A couple of weeks ago, I looked at the Fed's creation of two new standing facilities as part of its administration of the global dollar. The new lending mechanisms, the standing repo and FIMA repo facilities, along with the existing facilities, the Treasury General Account and the FX swap lines, are all mechanisms for adding dollar reserves to the payment system. To complete the picture, we should add the Fed's two other standing facilities, which drain dollar reserves.
Repo facilities for draining reserves
The overnight reverse repo and the FIMA overnight reverse repo facilities have already been in heavy use, a consequence of the central bank's balance sheet expansion (i.e., quantitative easing) stance over the course of the COVID-19 pandemic. The Fed acts as a borrower in both cases; the transaction is conducted in the repo market in both cases. These T accounts show, above the double line, the two facilities as they are recorded on the Fed's balance sheet. Because they are repo transactions, there is also collateral flow. The Fed does not record these on its balance sheet, but I have done so, below the double line:
Own-issuance facilities
The two own-issuance facilities (as I have labeled them), the TGA and the FX swap lines, also absorb reserves, though in a different way. Both the Treasury General Account and the FX swap lines provide USD dollar reserves using the depositors' own liabilities as collateral. For the TGA, this collateral takes the form of Treasury securities; for the swap lines, reserve deposits at other central banks. Because the collateral is a liability to the depositor, there is no need for a special mechanism to absorb reserves: the depositor can always absorb reserves simply by cancelling them against its collateral.
Both sides of the market
This analysis arranges the standing facilities into a nicely symmetrical picture:
There are three dimensions: adding vs. absorbing reserves; domestic vs. international, and own-issuance vs. repo. All eight possibilities exist, though as I have shown, the mechanics are not perfectly symmetrical.
Pricing the global dollar
How are all of these mechanisms meant to work together? The way that the facilities are priced suggests an initial interpretation, though experience over time will be more informative.

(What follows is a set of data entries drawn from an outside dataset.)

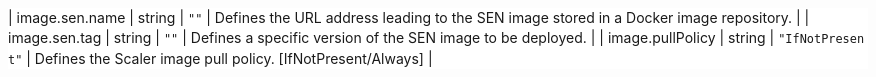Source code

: | image.sen.name                                            | string | `""`                                                                                                                                                                                                                                                                                                                                                                                                                                                                                                                                                                                                                                                                                                                                                                                                  | Defines the URL address leading to the SEN image stored in a Docker image repository.                                                                                                                                                                                                                                                                                                                                                                                                                                                                                                                                                                                                                                                                                   |
| image.sen.tag                                             | string | `""`                                                                                                                                                                                                                                                                                                                                                                                                                                                                                                                                                                                                                                                                                                                                                                                                  | Defines a specific version of the SEN image to be deployed.                                                                                                                                                                                                                                                                                                                                                                                                                                                                                                                                                                                                                                                                                                             |
| image.pullPolicy                                          | string | `"IfNotPresent"`                                                                                                                                                                                                                                                                                                                                                                                                                                                                                                                                                                                                                                                                                                                                                                                      | Defines the Scaler image pull policy. [IfNotPresent/Always]                                                                                                                                                                                                                                                                                                                                                                                                                                                                                                                                                                                                                                                                                                             |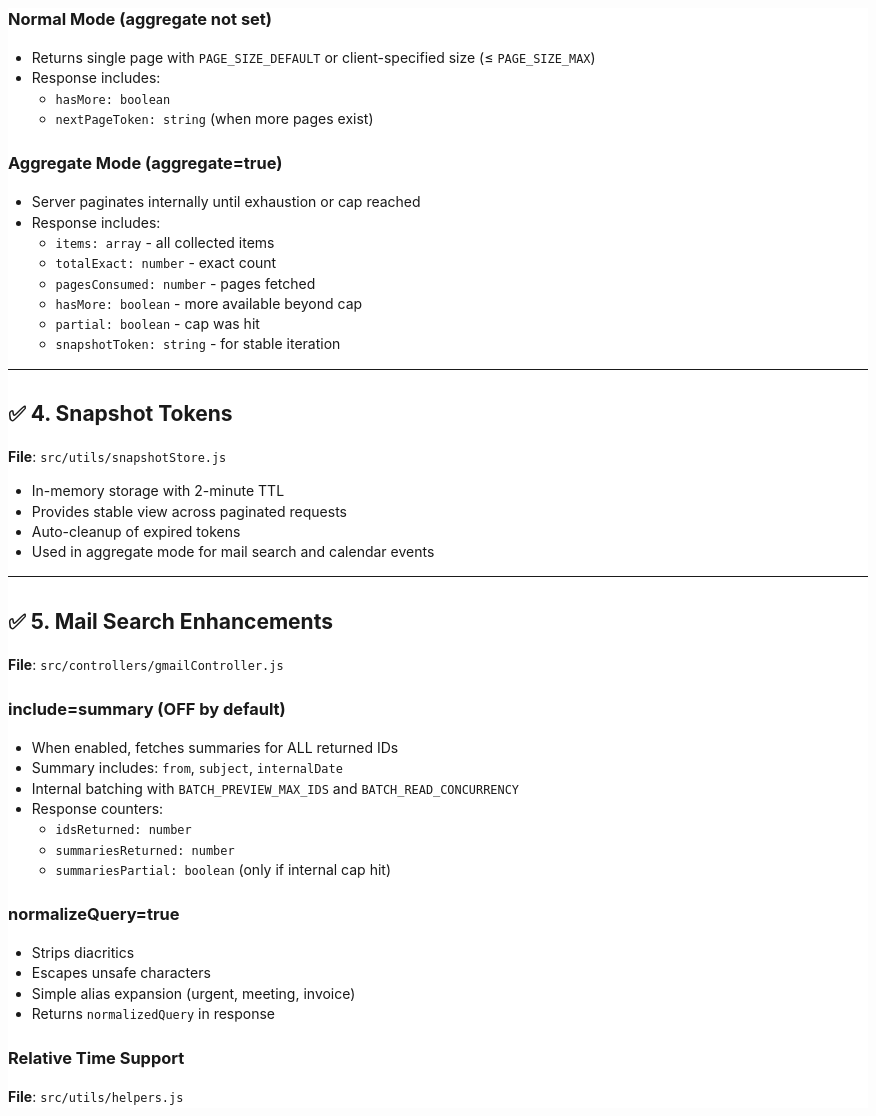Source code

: ### Normal Mode (aggregate not set)
- Returns single page with `PAGE_SIZE_DEFAULT` or client-specified size (≤ `PAGE_SIZE_MAX`)
- Response includes:
  - `hasMore: boolean`
  - `nextPageToken: string` (when more pages exist)

### Aggregate Mode (aggregate=true)
- Server paginates internally until exhaustion or cap reached
- Response includes:
  - `items: array` - all collected items
  - `totalExact: number` - exact count
  - `pagesConsumed: number` - pages fetched
  - `hasMore: boolean` - more available beyond cap
  - `partial: boolean` - cap was hit
  - `snapshotToken: string` - for stable iteration

---

## ✅ 4. Snapshot Tokens

**File**: `src/utils/snapshotStore.js`

- In-memory storage with 2-minute TTL
- Provides stable view across paginated requests
- Auto-cleanup of expired tokens
- Used in aggregate mode for mail search and calendar events

---

## ✅ 5. Mail Search Enhancements

**File**: `src/controllers/gmailController.js`

### include=summary (OFF by default)
- When enabled, fetches summaries for ALL returned IDs
- Summary includes: `from`, `subject`, `internalDate`
- Internal batching with `BATCH_PREVIEW_MAX_IDS` and `BATCH_READ_CONCURRENCY`
- Response counters:
  - `idsReturned: number`
  - `summariesReturned: number`
  - `summariesPartial: boolean` (only if internal cap hit)

### normalizeQuery=true
- Strips diacritics
- Escapes unsafe characters
- Simple alias expansion (urgent, meeting, invoice)
- Returns `normalizedQuery` in response

### Relative Time Support
**File**: `src/utils/helpers.js`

Closest to zero are the reserve-absorbing reverse repo facilities, priced since June at 5 basis points. Money markets have been stuck to this floor since then. The reserve-adding mechanisms are intended for a post-QE future, in which reserves sometimes need to be borrowed. They are priced at 25 basis points, above current money-market rates.
The intention is for normal money-market prices to be set by private dealers, with recourse to the standing facilities being the exception not the norm. The Fed will make an outside spread, that is, while private dealers make a narrower inside spread. The standing facilities will ensure that when private market-making breaks down, a lot of liquidity is available just at the edges of the corridor.
In this Treynor diagram, I think of private money market dealers establishing a price along the sloped, dashed inside spread lines. When their position reaches its max long limit, i.e. when money markets have lent as much as they can, they will have to borrow reserves from the Fed at the SRF rate. Similarly, when money markets have borrowed as much as they are willing, they can offload any excess by depositing at the Fed at the ON RRP rate.
I have shown the FX swap lines as being priced even further out. There is an important ongoing conversation on the international dealer of last resort function. Building that connection will have to be work for the future.
Hi Daniel, I would love to see a post with some balance sheet diagrams explaining how "minting the $1T coin" would work. At this point it seems very unlikely, but I'm interested in the theory behind it. In particular, I've heard it said that it's equivalent to issuing debt, but I don't really understand that. Cheers.
Zoltan was saying this exact thing on the Odd Lots podcast a couple days ago. reverse repo facility makes sure interest rates dont go too low, Swap Lines make sure it doesn't go too high. We finally have an officially standing dealer of last resort.